**Task statement**.
Even where a record seems odd, copy it exactly as it appears below.

*** Excerpted data Section Begins ***

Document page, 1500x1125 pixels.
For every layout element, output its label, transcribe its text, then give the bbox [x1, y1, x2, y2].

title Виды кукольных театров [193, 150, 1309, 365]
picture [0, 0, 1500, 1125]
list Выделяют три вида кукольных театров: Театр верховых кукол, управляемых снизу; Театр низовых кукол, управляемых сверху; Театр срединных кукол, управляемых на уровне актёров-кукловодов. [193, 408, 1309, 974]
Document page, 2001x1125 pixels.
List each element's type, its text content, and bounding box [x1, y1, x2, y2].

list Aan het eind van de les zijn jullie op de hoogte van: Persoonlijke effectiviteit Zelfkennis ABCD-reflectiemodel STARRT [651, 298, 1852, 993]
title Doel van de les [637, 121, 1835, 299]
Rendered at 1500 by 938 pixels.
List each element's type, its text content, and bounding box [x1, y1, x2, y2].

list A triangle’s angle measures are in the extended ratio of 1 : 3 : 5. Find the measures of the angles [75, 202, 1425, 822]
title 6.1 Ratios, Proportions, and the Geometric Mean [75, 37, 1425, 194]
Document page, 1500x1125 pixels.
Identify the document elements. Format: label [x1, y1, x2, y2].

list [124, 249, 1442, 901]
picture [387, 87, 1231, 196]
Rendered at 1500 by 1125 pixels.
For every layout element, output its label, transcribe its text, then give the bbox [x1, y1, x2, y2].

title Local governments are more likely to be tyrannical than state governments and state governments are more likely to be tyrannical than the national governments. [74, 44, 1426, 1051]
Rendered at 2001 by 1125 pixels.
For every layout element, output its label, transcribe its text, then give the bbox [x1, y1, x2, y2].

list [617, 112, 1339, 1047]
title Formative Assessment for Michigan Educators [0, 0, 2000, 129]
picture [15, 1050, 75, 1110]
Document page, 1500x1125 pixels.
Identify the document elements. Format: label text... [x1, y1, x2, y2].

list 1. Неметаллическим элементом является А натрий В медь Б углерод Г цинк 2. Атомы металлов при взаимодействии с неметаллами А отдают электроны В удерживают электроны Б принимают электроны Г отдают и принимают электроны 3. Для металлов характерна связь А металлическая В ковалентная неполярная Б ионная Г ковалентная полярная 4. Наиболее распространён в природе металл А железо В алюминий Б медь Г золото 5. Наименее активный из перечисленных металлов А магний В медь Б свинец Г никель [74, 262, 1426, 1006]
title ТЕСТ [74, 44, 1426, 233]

*** Excerpted data Section Ends ***

**Answer for the task**.
Document page, 1500x1125 pixels.
For every layout element, output its label, transcribe its text, then give the bbox [x1, y1, x2, y2].

title Виды кукольных театров [193, 150, 1309, 365]
picture [0, 0, 1500, 1125]
list Выделяют три вида кукольных театров: Театр верховых кукол, управляемых снизу; Театр низовых кукол, управляемых сверху; Театр срединных кукол, управляемых на уровне актёров-кукловодов. [193, 408, 1309, 974]
Document page, 2001x1125 pixels.
List each element's type, its text content, and bounding box [x1, y1, x2, y2].

list Aan het eind van de les zijn jullie op de hoogte van: Persoonlijke effectiviteit Zelfkennis ABCD-reflectiemodel STARRT [651, 298, 1852, 993]
title Doel van de les [637, 121, 1835, 299]
Rendered at 1500 by 938 pixels.
List each element's type, its text content, and bounding box [x1, y1, x2, y2].

list A triangle’s angle measures are in the extended ratio of 1 : 3 : 5. Find the measures of the angles [75, 202, 1425, 822]
title 6.1 Ratios, Proportions, and the Geometric Mean [75, 37, 1425, 194]
Document page, 1500x1125 pixels.
Identify the document elements. Format: label [x1, y1, x2, y2].

list [124, 249, 1442, 901]
picture [387, 87, 1231, 196]
Rendered at 1500 by 1125 pixels.
For every layout element, output its label, transcribe its text, then give the bbox [x1, y1, x2, y2].

title Local governments are more likely to be tyrannical than state governments and state governments are more likely to be tyrannical than the national governments. [74, 44, 1426, 1051]
Rendered at 2001 by 1125 pixels.
For every layout element, output its label, transcribe its text, then give the bbox [x1, y1, x2, y2].

list [617, 112, 1339, 1047]
title Formative Assessment for Michigan Educators [0, 0, 2000, 129]
picture [15, 1050, 75, 1110]
Document page, 1500x1125 pixels.
Identify the document elements. Format: label text... [x1, y1, x2, y2].

list 1. Неметаллическим элементом является А натрий В медь Б углерод Г цинк 2. Атомы металлов при взаимодействии с неметаллами А отдают электроны В удерживают электроны Б принимают электроны Г отдают и принимают электроны 3. Для металлов характерна связь А металлическая В ковалентная неполярная Б ионная Г ковалентная полярная 4. Наиболее распространён в природе металл А железо В алюминий Б медь Г золото 5. Наименее активный из перечисленных металлов А магний В медь Б свинец Г никель [74, 262, 1426, 1006]
title ТЕСТ [74, 44, 1426, 233]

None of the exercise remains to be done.